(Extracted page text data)
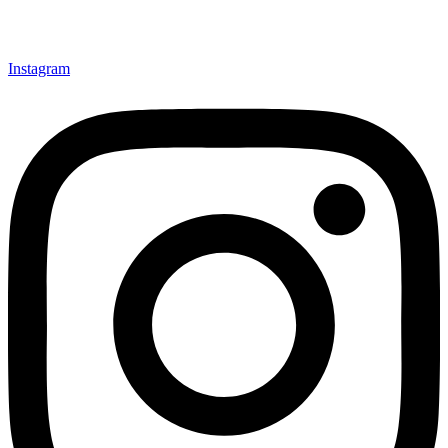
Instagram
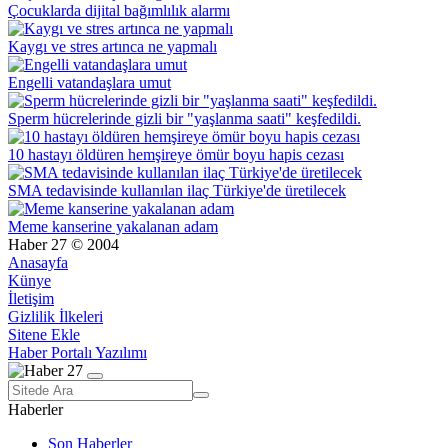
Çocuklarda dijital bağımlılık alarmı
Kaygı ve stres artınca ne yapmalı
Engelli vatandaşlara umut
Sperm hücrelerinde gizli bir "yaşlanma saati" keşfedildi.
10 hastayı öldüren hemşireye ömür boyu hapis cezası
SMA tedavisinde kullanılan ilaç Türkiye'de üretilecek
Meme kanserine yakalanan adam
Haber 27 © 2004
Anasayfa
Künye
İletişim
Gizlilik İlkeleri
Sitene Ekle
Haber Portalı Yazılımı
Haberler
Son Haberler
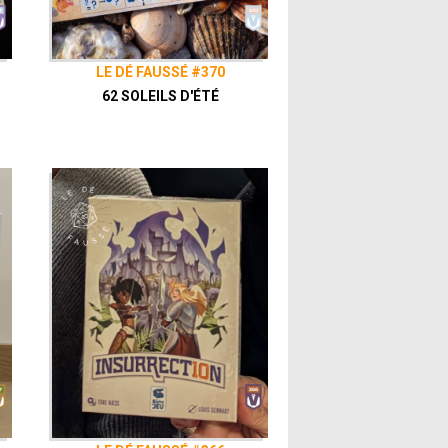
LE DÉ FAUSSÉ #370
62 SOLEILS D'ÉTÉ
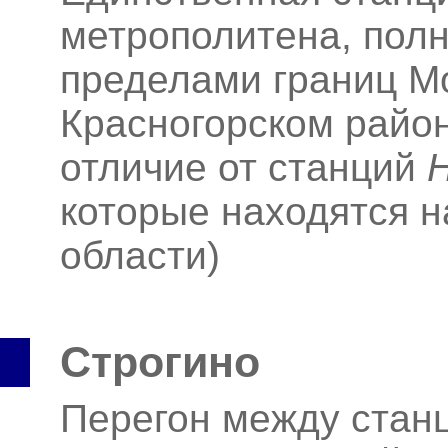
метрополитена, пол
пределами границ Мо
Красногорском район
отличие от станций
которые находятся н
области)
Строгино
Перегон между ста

--

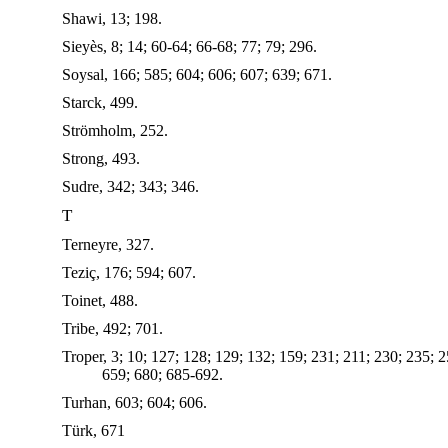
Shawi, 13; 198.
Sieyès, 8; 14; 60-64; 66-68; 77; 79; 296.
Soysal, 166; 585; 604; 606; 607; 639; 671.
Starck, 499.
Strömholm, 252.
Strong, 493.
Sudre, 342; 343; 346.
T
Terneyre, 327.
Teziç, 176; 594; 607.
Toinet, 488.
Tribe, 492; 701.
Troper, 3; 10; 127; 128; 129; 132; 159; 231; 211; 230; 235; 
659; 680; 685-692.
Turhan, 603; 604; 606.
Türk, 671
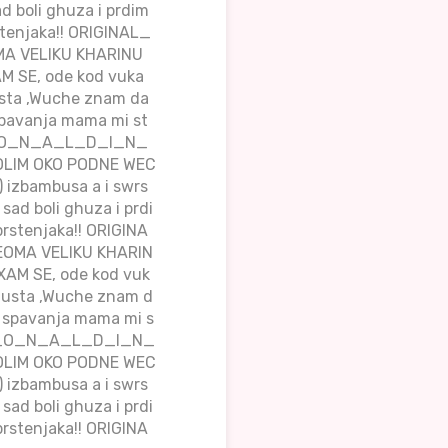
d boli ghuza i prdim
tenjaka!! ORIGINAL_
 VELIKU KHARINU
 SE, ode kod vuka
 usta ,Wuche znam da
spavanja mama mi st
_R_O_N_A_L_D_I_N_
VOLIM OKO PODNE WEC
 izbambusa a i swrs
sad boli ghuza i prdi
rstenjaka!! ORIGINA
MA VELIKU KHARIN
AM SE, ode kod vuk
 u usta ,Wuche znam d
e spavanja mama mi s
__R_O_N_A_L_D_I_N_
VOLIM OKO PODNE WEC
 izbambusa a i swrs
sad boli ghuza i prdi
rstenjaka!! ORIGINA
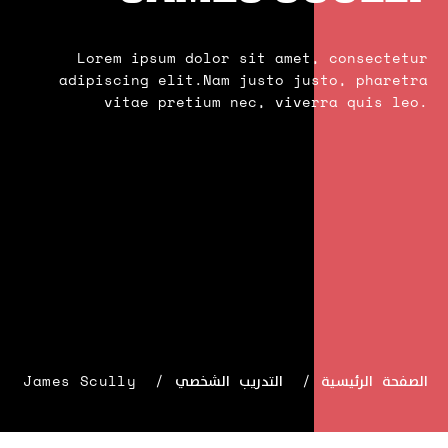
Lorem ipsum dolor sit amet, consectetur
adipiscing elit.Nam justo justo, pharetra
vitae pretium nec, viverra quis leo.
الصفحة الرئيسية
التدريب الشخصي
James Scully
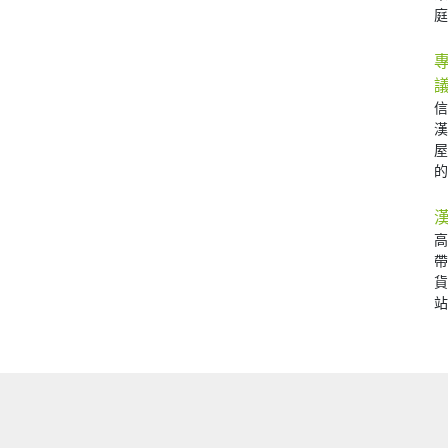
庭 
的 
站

▶ **Goal of the exercise**:
Write down every line of the data above that includes the string "usta".

▶ **Answer area**:
 usta ,Wuche znam da
 u usta ,Wuche znam d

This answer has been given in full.